To use an XPath which does not return any component(s), please use the evalJS method:

node = rc.getComponent('genericDocument')
print node.evalJS("""document.evaluate("count(.//input[@id='Google'])",
  document, null, 0, null).numberValue;""")
Example 5.3:  Executing an XPath statement which does not return a component

Use in component nodes

Inside a component node QF-Test can also be instructed to use an XPath or CSS selector for component recognition. To do this, specify a recognition criterium like the following in "Extra features":

Statusmust match
RegexpNo
NegateNo
Nameqfs:item
Value@:xpath=${quoteitem:$(xpath)} oder @:css=${quoteitem:$(css)}
Figure 5.11:  Extra feature attribute for component recognition via XPath or CSS selector.

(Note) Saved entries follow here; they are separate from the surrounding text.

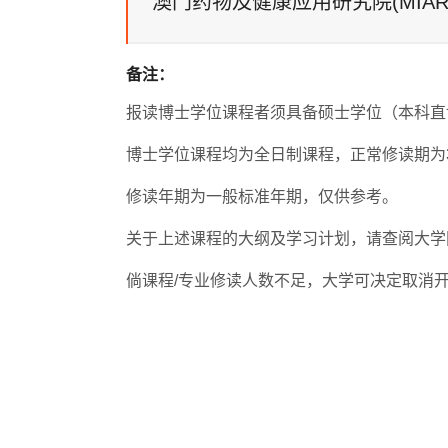
澳门药物及健康应用研究院(MIAR
地球与行星科学
-
建筑可持续设计
课程
专业范畴
博士
人工智能博士
-
创意写作博士
-
备注：
历史学博士
-
休闲管理博士
-
课程
专业范畴
报读博士学位课程者须具备硕士学位（本科直
博士学位课程均为全日制课程，正常修读期为3
生物医学科学博
-
转化药物科学博
-
士
士
修读年期为一般标准年期，仅供参考。
教育学博士
-
关于上述课程的大纲及学习计划，请查阅大学
倘课程/专业修读人数不足，大学可决定取消开
智能科学与系统
-
博士
教育博士
-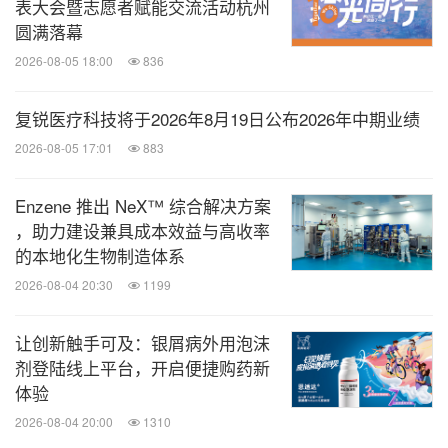
表大会暨志愿者赋能交流活动杭州
圆满落幕
2026-08-05 18:00
836
复锐医疗科技将于2026年8月19日公布2026年中期业绩
2026-08-05 17:01
883
Enzene 推出 NeX™ 综合解决方案
，助力建设兼具成本效益与高收率
的本地化生物制造体系
2026-08-04 20:30
1199
让创新触手可及：银屑病外用泡沫
剂登陆线上平台，开启便捷购药新
体验
2026-08-04 20:00
1310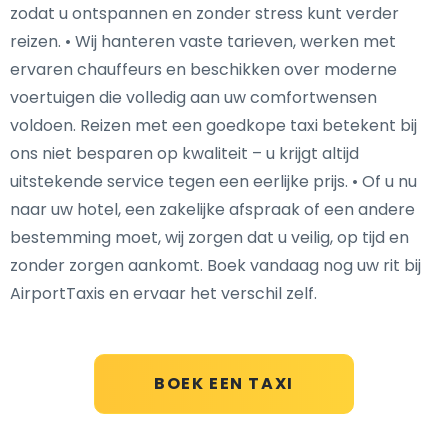
zodat u ontspannen en zonder stress kunt verder
reizen. • Wij hanteren vaste tarieven, werken met
ervaren chauffeurs en beschikken over moderne
voertuigen die volledig aan uw comfortwensen
voldoen. Reizen met een goedkope taxi betekent bij
ons niet besparen op kwaliteit – u krijgt altijd
uitstekende service tegen een eerlijke prijs. • Of u nu
naar uw hotel, een zakelijke afspraak of een andere
bestemming moet, wij zorgen dat u veilig, op tijd en
zonder zorgen aankomt. Boek vandaag nog uw rit bij
AirportTaxis en ervaar het verschil zelf.
BOEK EEN TAXI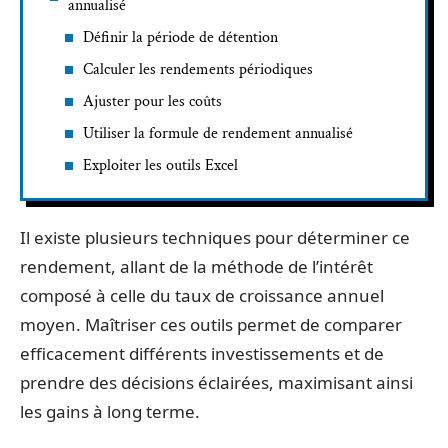
annualisé
Définir la période de détention
Calculer les rendements périodiques
Ajuster pour les coûts
Utiliser la formule de rendement annualisé
Exploiter les outils Excel
Il existe plusieurs techniques pour déterminer ce
rendement, allant de la méthode de l’intérêt
composé à celle du taux de croissance annuel
moyen. Maîtriser ces outils permet de comparer
efficacement différents investissements et de
prendre des décisions éclairées, maximisant ainsi
les gains à long terme.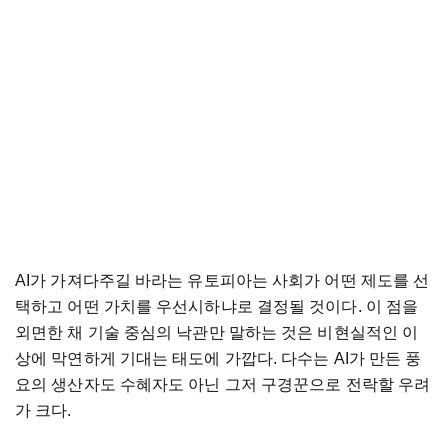
AI가 가져다주길 바라는 유토피아는 사회가 어떤 제도를 선
택하고 어떤 가치를 우선시하냐로 결정될 것이다. 이 점을
외면한 채 기술 중심의 낙관만 말하는 것은 비현실적인 이
상에 막연하게 기대는 태도에 가깝다. 다수는 AI가 만든 풍
요의 생산자도 수혜자도 아닌 그저 구경꾼으로 전락할 우려
가 크다.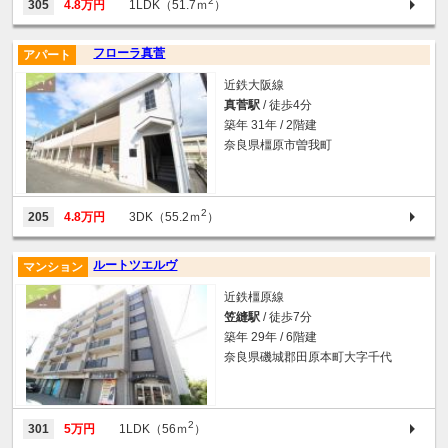
2
305
4.8万円
1LDK（51.7ｍ
）
フローラ真菅
アパート
近鉄大阪線
真菅駅
/ 徒歩4分
築年 31年 / 2階建
奈良県橿原市曽我町
2
205
4.8万円
3DK（55.2ｍ
）
ルートツエルヴ
マンション
近鉄橿原線
笠縫駅
/ 徒歩7分
築年 29年 / 6階建
奈良県磯城郡田原本町大字千代
2
301
5万円
1LDK（56ｍ
）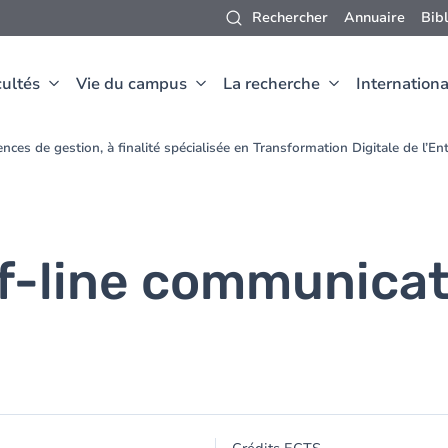
Rechercher
Annuaire
Bib
ultés
Vie du campus
La recherche
Internationa
nces de gestion, à finalité spécialisée en Transformation Digitale de l’E
ff-line communica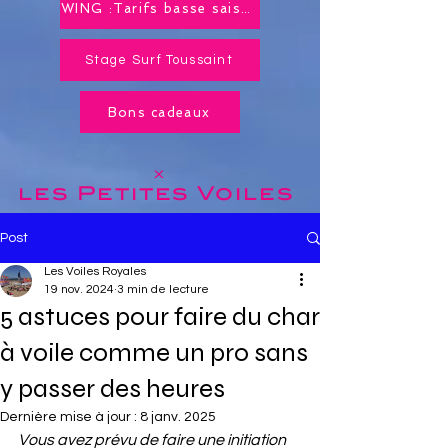
WING :Tarifs basse saison toute l'année !
Stage Surf Toussaint
Bons cadeaux
x
les Petites
Voiles
Post
Les Voiles Royales
19 nov. 2024
3 min de lecture
5 astuces pour faire du char
à voile comme un pro sans
y passer des heures
Dernière mise à jour :
8 janv. 2025
Vous avez prévu de faire une initiation 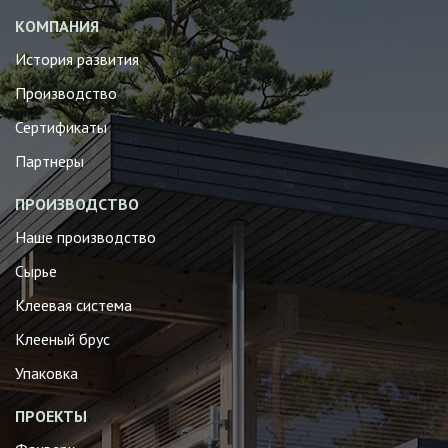
КОМПАНИЯ
История развития
Производство
Сертификаты
Партнеры
ПРОИЗВОДСТВО
Наше производство
Сырье
Клеевая система
Клееный брус
Упаковка
ПРОЕКТЫ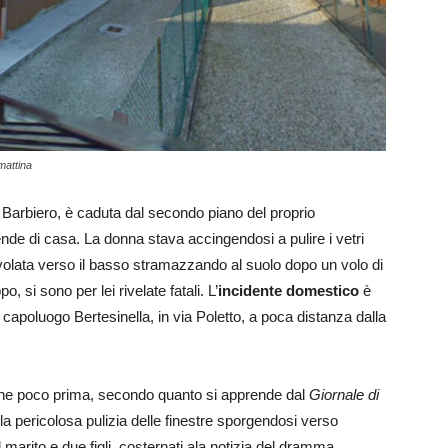
mattina
 Barbiero, è caduta dal secondo piano del proprio
de di casa. La donna stava accingendosi a pulire i vetri
ivolata verso il basso stramazzando al suolo dopo un volo di
o, si sono per lei rivelate fatali. L’
incidente domestico
è
 capoluogo Bertesinella, in via Poletto, a poca distanza dalla
sa che poco prima, secondo quanto si apprende dal
Giornale di
la pericolosa pulizia delle finestre sporgendosi verso
il marito e due figli, costernati ala notizia del dramma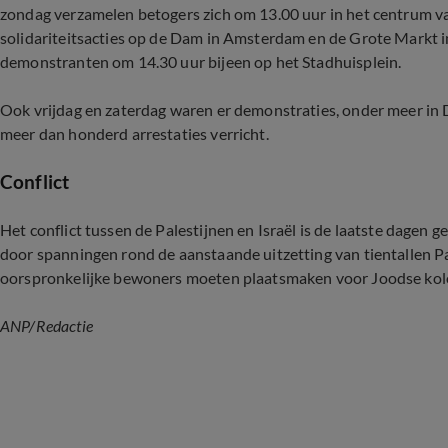
zondag verzamelen betogers zich om 13.00 uur in het centrum va
solidariteitsacties op de Dam in Amsterdam en de Grote Markt 
demonstranten om 14.30 uur bijeen op het Stadhuisplein.
Ook vrijdag en zaterdag waren er demonstraties, onder meer in D
meer dan honderd arrestaties verricht.
Conflict
Het conflict tussen de Palestijnen en Israël is de laatste dagen
door spanningen rond de aanstaande uitzetting van tientallen P
oorspronkelijke bewoners moeten plaatsmaken voor Joodse kol
ANP/Redactie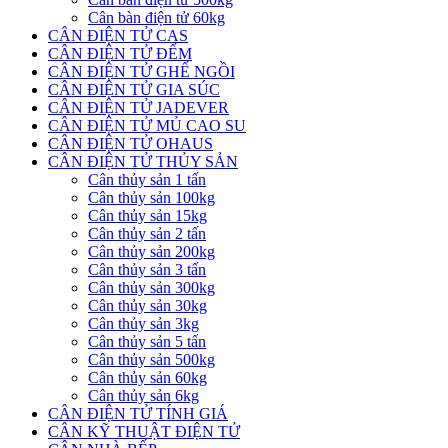
Cân bàn điện tử 60kg
CÂN ĐIỆN TỬ CAS
CÂN ĐIỆN TỬ ĐẾM
CÂN ĐIỆN TỬ GHẾ NGỒI
CÂN ĐIỆN TỬ GIA SÚC
CÂN ĐIỆN TỬ JADEVER
CÂN ĐIỆN TỬ MỦ CAO SU
CÂN ĐIỆN TỬ OHAUS
CÂN ĐIỆN TỬ THỦY SẢN
Cân thủy sản 1 tấn
Cân thủy sản 100kg
Cân thủy sản 15kg
Cân thủy sản 2 tấn
Cân thủy sản 200kg
Cân thủy sản 3 tấn
Cân thủy sản 300kg
Cân thủy sản 30kg
Cân thủy sản 3kg
Cân thủy sản 5 tấn
Cân thủy sản 500kg
Cân thủy sản 60kg
Cân thủy sản 6kg
CÂN ĐIỆN TỬ TÍNH GIÁ
CÂN KỸ THUẬT ĐIỆN TỬ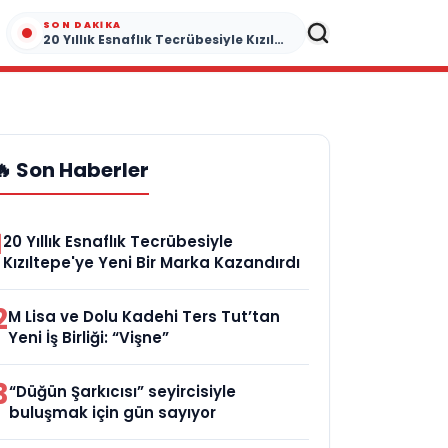
SON DAKIKA
20 Yıllık Esnaflık Tecrübesiyle Kızıltepe'ye Yeni Bir Marka Kazandırdı
🔥 Son Haberler
1
20 Yıllık Esnaflık Tecrübesiyle
Kızıltepe'ye Yeni Bir Marka Kazandırdı
2
M Lisa ve Dolu Kadehi Ters Tut’tan
Yeni İş Birliği: “Vişne”
3
“Düğün Şarkıcısı” seyircisiyle
buluşmak için gün sayıyor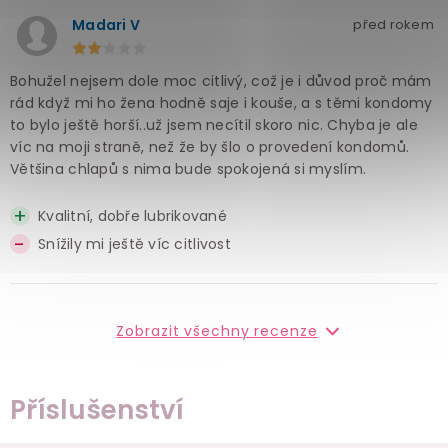
Madari V
před rokem
Bohužel nejsem dole moc citlivý, což je i důvod proč mám
rád když mi ho žena hodně saje i kouše, a s těmi kondomy
to bylo ještě horší..už jsem necítil skoro nic. Chyba je ale
víc na moji straně, než že by šlo o provedení kondomů.
Většina chlapů s nima bude spokojená si myslím.
Kvalitní, dobře lubrikované
Snížily mi ještě víc citlivost
Zobrazit všechny recenze
Příslušenství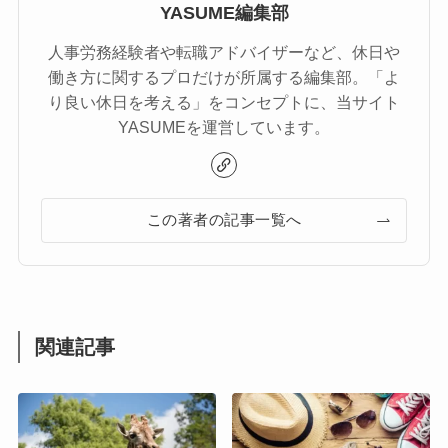
YASUME編集部
人事労務経験者や転職アドバイザーなど、休日や
働き方に関するプロだけが所属する編集部。「よ
り良い休日を考える」をコンセプトに、当サイト
YASUMEを運営しています。
この著者の記事一覧へ
関連記事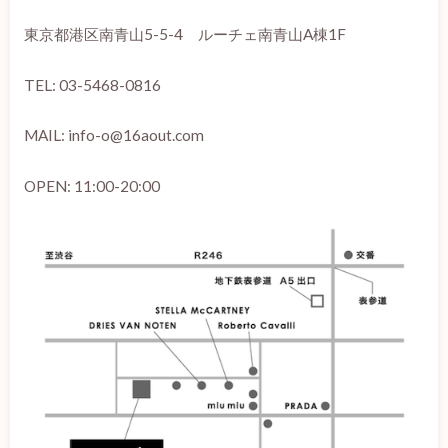
東京都港区南青山5-5-4 ルーチェ南青山A棟1F
TEL: 03-5468-0816
MAIL: info-o@16aout.com
OPEN: 11:00-20:00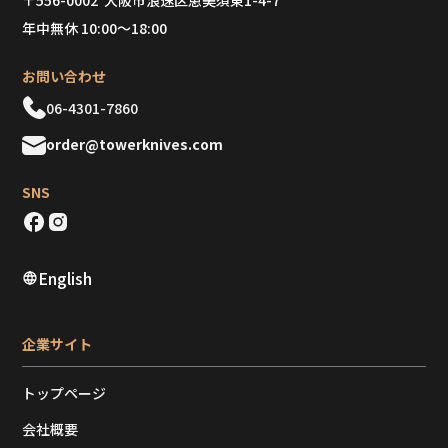
〒556-0002 大阪市浪速区恵美須東1-4-7
年中無休 10:00～18:00
お問い合わせ
06-4301-7860
order@towerknives.com
SNS
English
企業サイト
トップページ
会社概要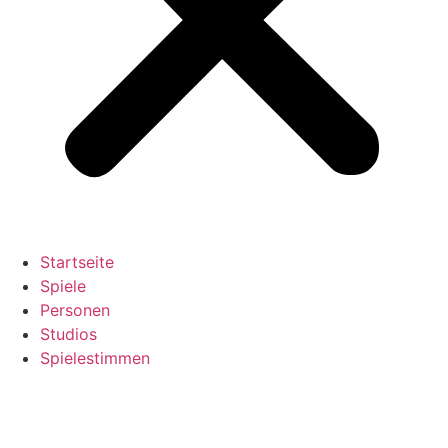
Startseite
Spiele
Personen
Studios
Spielestimmen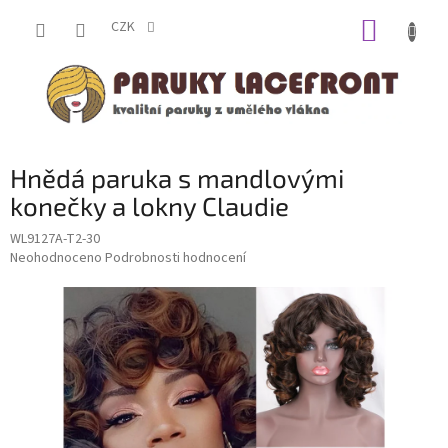
Přejít
NÁKUP
na
CZK
obsah
KOŠÍK
Hnědá paruka s mandlovými
konečky a lokny Claudie
WL9127A-T2-30
Průměrné
Neohodnoceno
Podrobnosti hodnocení
hodnocení
produktu
je
0,0
z
5
hvězdiček.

Addressing via 'Items' nodes

An 'Item' is defined by two things: The component it belongs to and an index inside the component. The parent node of the 'Item' defines the component. The index can be either a number or a text. Numeric indexes start with 0. For example, in a JList component the element with index 1 corresponds to the second list entry. For trees, simple numeric indexes are almost useless, since by opening and closing branches, the indexes of all nodes below are changed.

A text index defines an element by the text it displays in the interface. a list item called "Entry1" in a JList component would be recorded with the text index "Entry1". The textual representation is more flexible than the numeric one, but can cause problems if the displayed texts of the elements in a component are not unique. In these cases, the first matching element is selected. A text index can also be a regular expression (see section 45.3). In this case, the first element matching the expression is selected.

The option Sub-item format determines which format is used during element recording.

Almost all kinds of 'Item' have only one index. This is not sufficient for the cell of a JTable component, since tables are two-dimensional structures. Two indexes are needed to exactly describe a cell. The first, the 'Primary index', determines the table column, the second, the 'Secondary index', the row.

An item for a table cell
Figure 5.12:  An 'Item' for a table cell

Tree nodes also occupy a special position. As described above, the hierarchical structure cannot be easily mapped to a linear structure. In addition, tree nodes with the same names often occur in trees. If, on the other hand, the direct and indirect parent nodes are included in the name, uniqueness can usually be achieved.

QF-Test uses a special syntax to represent tree nodes. An index starting with a '/' character is interpreted as a path index. Just think of a file system: The file named "/tmp/file1" can either be represented flat as "file1", which can lead to conflicts with other files named "file1" in other directories. Alternatively, the full and unique path "/tmp/file1" can be used. QF-Test also supports numeric indexes with this syntax: A numeric index of the form "/2/3" denotes the fourth child node of the third child node of the root node. A combined form to address the third node in the "tmp" node using "/tmp/2", for example, is currently not possible.

Note This special syntax makes '/' a special character for 'Items' in a tree component. If this character appears in a name itself, it therefore must be escaped. More about this topic can be found in section 45.5.

Everything said in section 5.5 about the 'QF-Test ID' attribute of 'Components' also applies to the 'QF-Test ID' attribute of an 'Item'. This attribute must be unique and is referenced by events and checks.

When QF-Test automatically assigns the 'QF-Test ID' of an 'Item', it creates it by taking the 'QF-Test ID' of the 'Component' of the parent node and appending the index (or indexes). This kind of 'QF-Test ID' is normally well readable and understandable. Unfortunately, it also is the source of a frequent misunderstanding: If you want to change the index of a recorded 'Item' to refer to another element, you must not change the attribute 'QF-Test component ID' of the node which refers to it. Instead you must change the 'Primary index' of the 'Item' node.